На слово он действительно остер, большого о себе мнения и, как и большинство малорослых людей — это наблюдение Николая, — болезненно честолюбив. Похвалишь его — грудь колесом, в глазах гордость, самодовольство, чуть пожуришь — насупится, губы в нитку, и такая злость на лице, словно оскорбили его последним словом. Как учили его в училище, уму непостижимо. Правда, в спокойной обстановке, в полетах по кругу или просто в зону без сложных элементов пилотирования он действует неплохо, но стоит изменить задание, дать какую-нибудь неожиданную вводную, начинает нервничать, дергать управлением, и того гляди, натворит бед. И самое главное, самая отвратительная черта его характера — не признавать вину, валить все на что-нибудь или на кого-нибудь.

Инструктор, майор Селезнев, под чье начало попал Пшенкин, наотрез отказался с ним летать. Николай подумал, что нашла коса на камень — оба горячие, неуступчивые, имеющие свои достоинства: Селезнев в училище пять лет был инструктором, выпустил более двух десятков летчиков, Пшенкин в Афганистане воевал, — решил сам вывозить капитана… и покаялся. Почти две вывозные программы ухлопал на летчика, а толку — с гулькин нос; аттестовать Пшенкина на командира экипажа Николаю не позволяла совесть. Селезнев, правда, сказал недавно: «Да черт с ним, пусть уезжает от нас, захочет жить, научится». Научится ли?

Они делали четвертый заход на полигон. Впереди внизу среди желтых бурунов песка уже различались макеты пулеметных гнезд, орудий, ракетных комплексов. Пшенкин нацелил на них нос вертолета. И сразу ощутились рывки по высоте и курсу, мишени запрыгали в объективе прицела, словно боевая машина закапризничала и, как необъезженная лошадь, стремится вырваться из упряжки.

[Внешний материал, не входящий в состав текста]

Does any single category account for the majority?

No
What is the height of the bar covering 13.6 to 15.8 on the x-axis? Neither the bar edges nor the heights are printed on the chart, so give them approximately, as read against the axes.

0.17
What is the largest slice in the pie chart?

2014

— Спокойнее, спокойнее, — посоветовал Николай. — Не дергайте ручкой управления и педалями, держите их на месте. Нацелили на мишени и ждите момента, когда следует нажать на гашетку.

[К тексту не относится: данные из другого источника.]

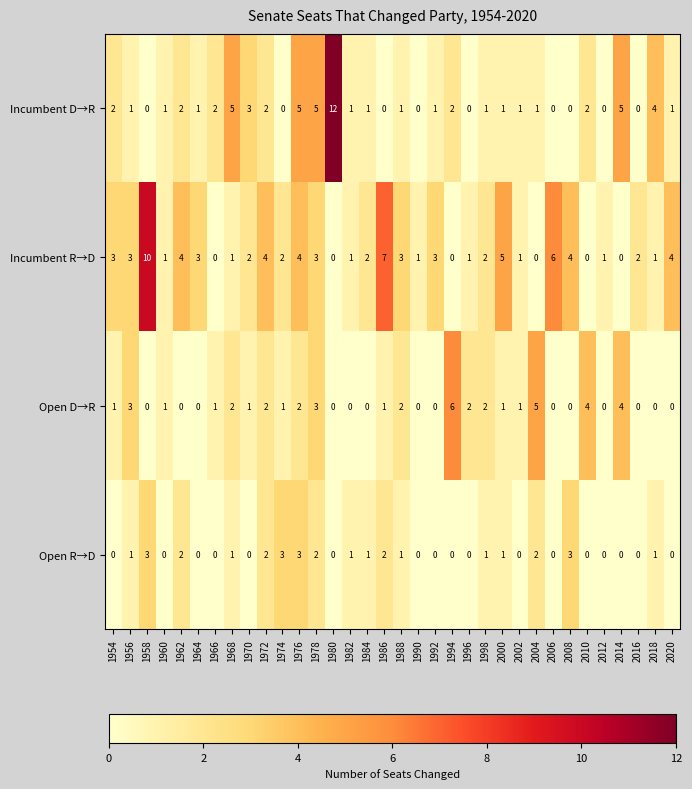

How many Open D→R values are between 0 and 2?

28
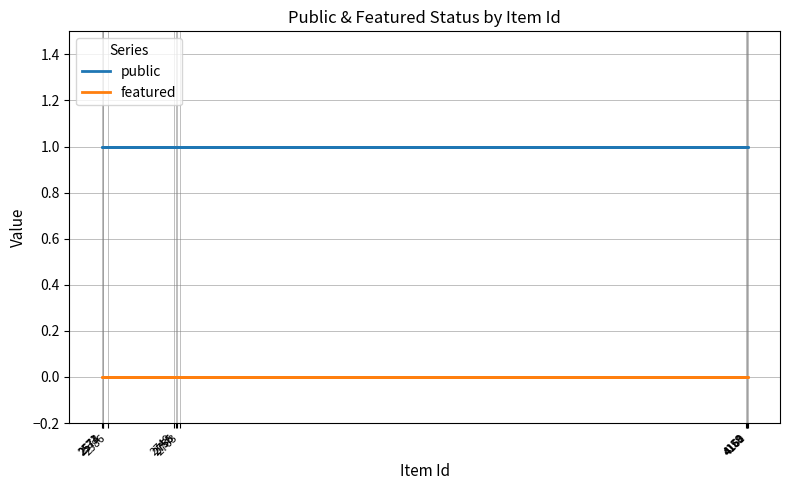

How many lines are shown in the chart?

2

Пшенкин послушался, но стала падать скорость полета, и мишень снова поползла к верхнему обрезу прицела.

— Скорость, скоростенку не упускайте, — подсказал Николай, и в тот же миг глухо зарокотал пулемет. Фонтанчики разрывов снарядов заплясали далеко от мишени.

Николай грустно вздохнул и не вмешивался до тех пор, пока не прозвучал последний выстрел.

— Пошли домой.

Руководитель стрельб на полигоне с ехидцей прокомментировал:

— Ну даешь, Ноль полсотни третий. Всех варанов по пустыне разогнал…

Когда вернулись на аэродром и вышли из вертолета, Николай сказал с укоризной:

— Как же вы воевали в Афганистане?

Глаза Пшенкина вспыхнули негодованием, губы вытянулись в нитку и задрожали.

— А вы слетайте туда и спросите… Поучать, конечно, легче, чем воевать.

Николай проглотил горькую пилюлю: впредь знай, что говорить, кому и когда; упрекать в том, чего не знаешь, просто безнравственно…

— Спасибо за подсказку, — ответил он примирительно. — Разумеется, слетаю. Не затем, конечно, чтобы о вас спрашивать, а себя проверить. Может, вы и правы — поучать легче, чем воевать. Но, сами понимаете, с такими оценками я не могу аттестовать вас на командира экипажа. Может, вам и не надо это? Вы успешно справлялись с обязанностями летчика-штурмана и, я думаю, будете неплохим штурманом звена.

— Штурманом звена я мог стать без ваших курсов, сразу после госпиталя.

— Вы можете предъявить претензии к обучению? Не согласны с методикой, с программой?

Пшенкин помолчал, злость из глаз исчезла.

— Простите, вы тут ни при чем. Я не решался сказать вам: после ранения у меня часто голова болит, особенно в полете, когда требуется умственное и нервное напряжение.

— К врачу не обращались?

— Что вы — сразу спишут!

— Но это все-таки лучше, чем подвергать свою жизнь и жизнь подчиненных опасности.

Пшенкин опустил голову.

— Не летать для меня — значит не жить.

Откровение летчика, человека трудного и непокладистого, и признание им своей неправоты не обрадовало Николая. В ушах укором все еще звучали слова: «А вы слетайте туда…»

Действительно, какое он имеет моральное право поучать и учить боевому мастерству летчиков, когда сам не нюхал пороха? Каким бы плохим летчиком Пшенкин ни был, он совершал полеты на боевое задание, был под огнем пулеметов душманов, и неудивительно, что психика его нарушена. И решение, которое давно зрело в мыслях, теперь было окончательно принято. Николай пришел в штаб, заглянул в класс, где никого не было, и написал рапорт. Потом разыскал подполковника Владимирова.